### WHAT THE TASK REQUIRES
Extract every line of the records below that contains the word "True", matching its case exactly.

### STORED DATA
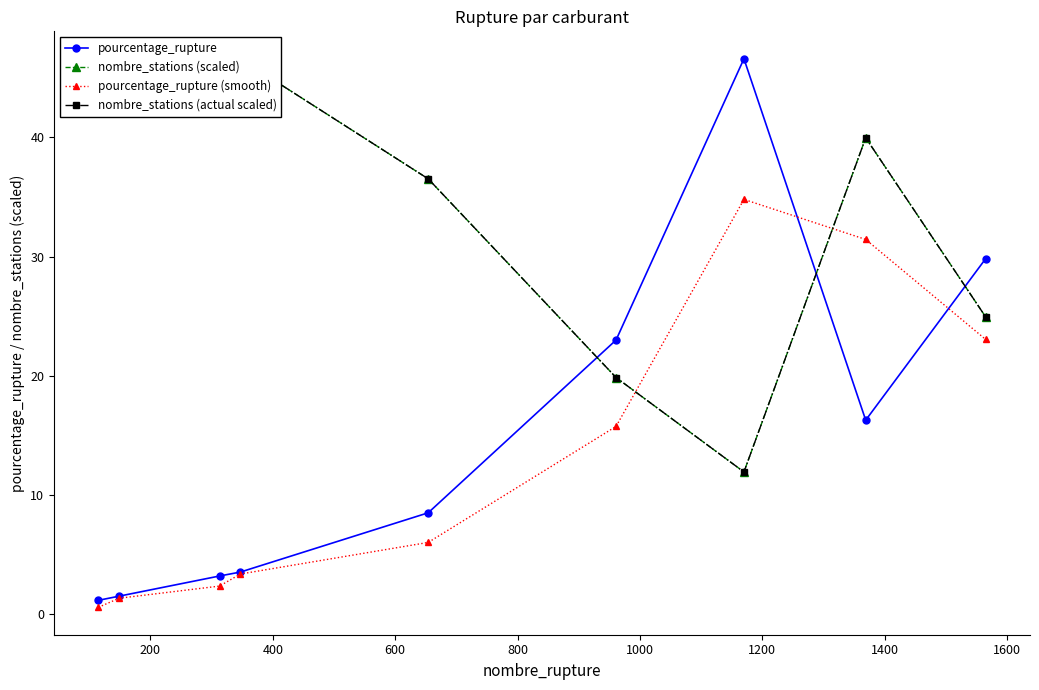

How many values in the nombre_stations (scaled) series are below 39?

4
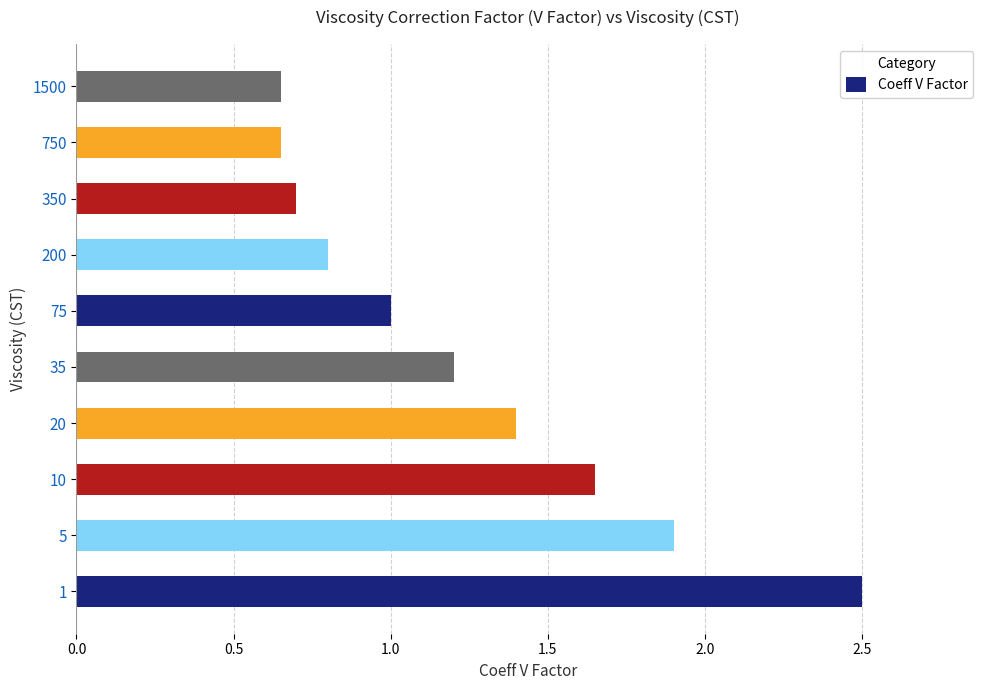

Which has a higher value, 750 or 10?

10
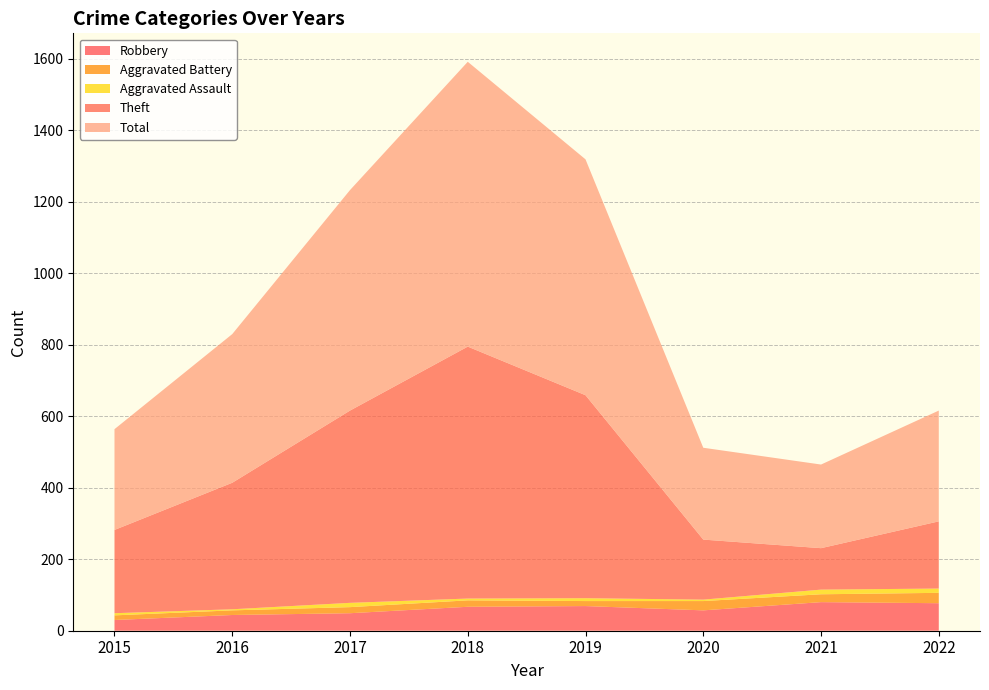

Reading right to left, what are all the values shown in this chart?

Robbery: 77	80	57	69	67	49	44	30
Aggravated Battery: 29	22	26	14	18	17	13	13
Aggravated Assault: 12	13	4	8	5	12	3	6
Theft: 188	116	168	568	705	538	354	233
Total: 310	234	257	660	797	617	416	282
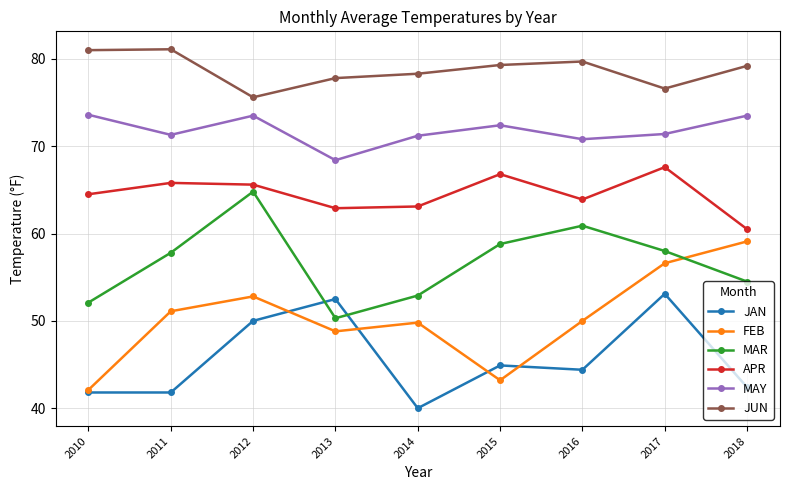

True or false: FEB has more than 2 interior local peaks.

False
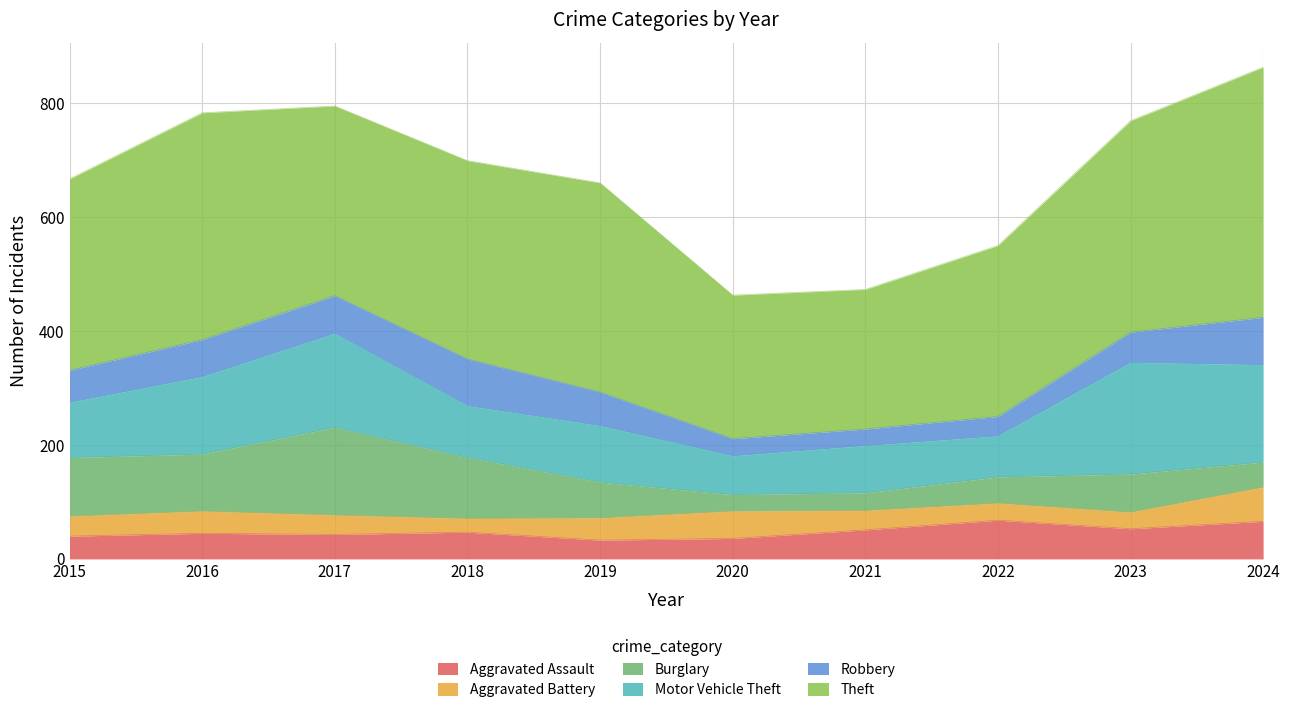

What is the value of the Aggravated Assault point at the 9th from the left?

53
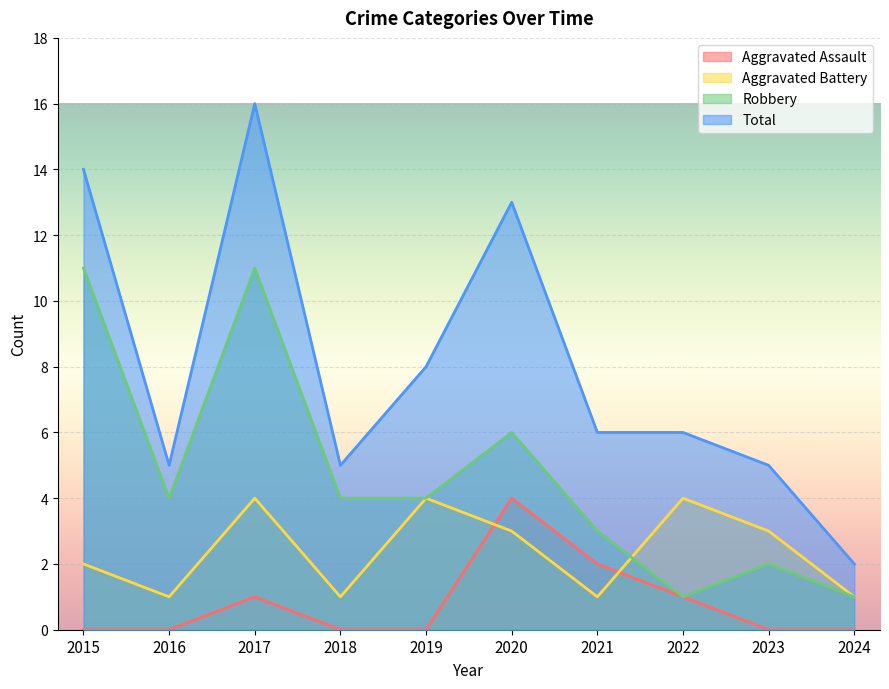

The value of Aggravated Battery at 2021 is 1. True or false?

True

### OUTPUT FOR THIS EXERCISE
True or false: FEB has more than 2 interior local peaks.
The value of Aggravated Battery at 2021 is 1. True or false?
True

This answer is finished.